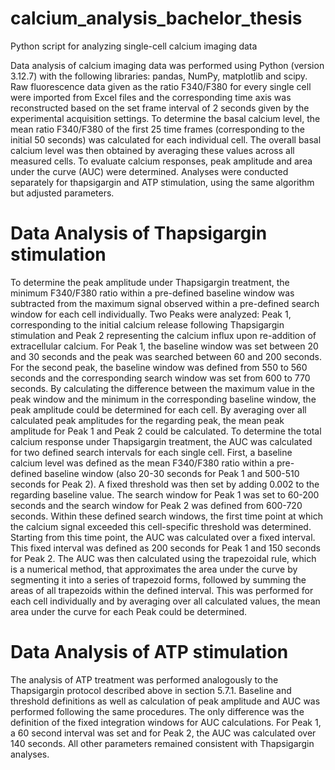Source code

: # calcium_analysis_bachelor_thesis
Python script for analyzing single-cell calcium imaging data


Data analysis of calcium imaging data was performed using Python (version 3.12.7) with the following libraries: pandas, NumPy, matplotlib and scipy. Raw fluorescence data given as the ratio F340/F380 for every single cell were imported from Excel files and the corresponding time axis was reconstructed based on the set frame interval of 2 seconds given by the experimental acquisition settings. To determine the basal calcium level, the mean ratio F340/F380 of the first 25 time frames (corresponding to the initial 50 seconds) was calculated for each individual cell. The overall basal calcium level was then obtained by averaging these values across all measured cells. To evaluate calcium responses, peak amplitude and area under the curve (AUC) were determined. 
Analyses were conducted separately for thapsigargin and ATP stimulation, using the same algorithm but adjusted parameters. 

# Data Analysis of Thapsigargin stimulation 
To determine the peak amplitude under Thapsigargin treatment, the minimum F340/F380 ratio within a pre-defined baseline window was subtracted from the maximum signal observed within a pre-defined search window for each cell individually. Two Peaks were analyzed: Peak 1, corresponding to the initial calcium release following Thapsigargin stimulation and Peak 2 representing the calcium influx upon re-addition of extracellular calcium. For Peak 1, the baseline window was set between 20 and 30 seconds and the peak was searched between 60 and 200 seconds. For the second peak, the baseline window was defined from 550 to 560 seconds and the corresponding search window was set from 600 to 770 seconds. 
By calculating the difference between the maximum value in the peak window and the minimum in the corresponding baseline window, the peak amplitude could be determined for each cell. By averaging over all calculated peak amplitudes for the regarding peak, the mean peak amplitude for Peak 1 and Peak 2 could be calculated. 
To determine the total calcium response under Thapsigargin treatment, the AUC was calculated for two defined search intervals for each single cell.  First, a baseline calcium level was defined as the mean F340/F380 ratio within a pre-defined baseline window (also 20-30 seconds for Peak 1 and 500-510 seconds for Peak 2). A fixed threshold was then set by adding 0.002 to the regarding baseline value. The search window for Peak 1 was set to 60-200 seconds and the search window for Peak 2 was defined from 600-720 seconds. Within these defined search windows, the first time point at which the calcium signal exceeded this cell-specific threshold was determined. Starting from this time point, the AUC was calculated over a fixed interval. This fixed interval was defined as 200 seconds for Peak 1 and 150 seconds for Peak 2. The AUC was then calculated using the trapezoidal rule, which is a numerical method, that approximates the area under the curve by segmenting it into a series of trapezoid forms, followed by summing the areas of all trapezoids within the defined interval. This was performed for each cell individually and by averaging over all calculated values, the mean area under the curve for each Peak could be determined. 

# Data Analysis of ATP stimulation 
The analysis of ATP treatment was performed analogously to the Thapsigargin protocol described above in section 5.7.1. Baseline and threshold definitions as well as calculation of peak amplitude and AUC was performed following the same procedures. The only difference was the definition of the fixed integration windows for AUC calculations. For Peak 1, a 60 second interval was set and for Peak 2, the AUC was calculated over 140 seconds. All other parameters remained consistent with Thapsigargin analyses.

________________________________________

▶ **Work order**: The data must come back word for word, with every picture removed.

▶ **Result of this task**:
Source code

: # calcium_analysis_bachelor_thesis
Python script for analyzing single-cell calcium imaging data


Data analysis of calcium imaging data was performed using Python (version 3.12.7) with the following libraries: pandas, NumPy, matplotlib and scipy. Raw fluorescence data given as the ratio F340/F380 for every single cell were imported from Excel files and the corresponding time axis was reconstructed based on the set frame interval of 2 seconds given by the experimental acquisition settings. To determine the basal calcium level, the mean ratio F340/F380 of the first 25 time frames (corresponding to the initial 50 seconds) was calculated for each individual cell. The overall basal calcium level was then obtained by averaging these values across all measured cells. To evaluate calcium responses, peak amplitude and area under the curve (AUC) were determined. 
Analyses were conducted separately for thapsigargin and ATP stimulation, using the same algorithm but adjusted parameters. 

# Data Analysis of Thapsigargin stimulation 
To determine the peak amplitude under Thapsigargin treatment, the minimum F340/F380 ratio within a pre-defined baseline window was subtracted from the maximum signal observed within a pre-defined search window for each cell individually. Two Peaks were analyzed: Peak 1, corresponding to the initial calcium release following Thapsigargin stimulation and Peak 2 representing the calcium influx upon re-addition of extracellular calcium. For Peak 1, the baseline window was set between 20 and 30 seconds and the peak was searched between 60 and 200 seconds. For the second peak, the baseline window was defined from 550 to 560 seconds and the corresponding search window was set from 600 to 770 seconds. 
By calculating the difference between the maximum value in the peak window and the minimum in the corresponding baseline window, the peak amplitude could be determined for each cell. By averaging over all calculated peak amplitudes for the regarding peak, the mean peak amplitude for Peak 1 and Peak 2 could be calculated. 
To determine the total calcium response under Thapsigargin treatment, the AUC was calculated for two defined search intervals for each single cell.  First, a baseline calcium level was defined as the mean F340/F380 ratio within a pre-defined baseline window (also 20-30 seconds for Peak 1 and 500-510 seconds for Peak 2). A fixed threshold was then set by adding 0.002 to the regarding baseline value. The search window for Peak 1 was set to 60-200 seconds and the search window for Peak 2 was defined from 600-720 seconds. Within these defined search windows, the first time point at which the calcium signal exceeded this cell-specific threshold was determined. Starting from this time point, the AUC was calculated over a fixed interval. This fixed interval was defined as 200 seconds for Peak 1 and 150 seconds for Peak 2. The AUC was then calculated using the trapezoidal rule, which is a numerical method, that approximates the area under the curve by segmenting it into a series of trapezoid forms, followed by summing the areas of all trapezoids within the defined interval. This was performed for each cell individually and by averaging over all calculated values, the mean area under the curve for each Peak could be determined. 

# Data Analysis of ATP stimulation 
The analysis of ATP treatment was performed analogously to the Thapsigargin protocol described above in section 5.7.1. Baseline and threshold definitions as well as calculation of peak amplitude and AUC was performed following the same procedures. The only difference was the definition of the fixed integration windows for AUC calculations. For Peak 1, a 60 second interval was set and for Peak 2, the AUC was calculated over 140 seconds. All other parameters remained consistent with Thapsigargin analyses.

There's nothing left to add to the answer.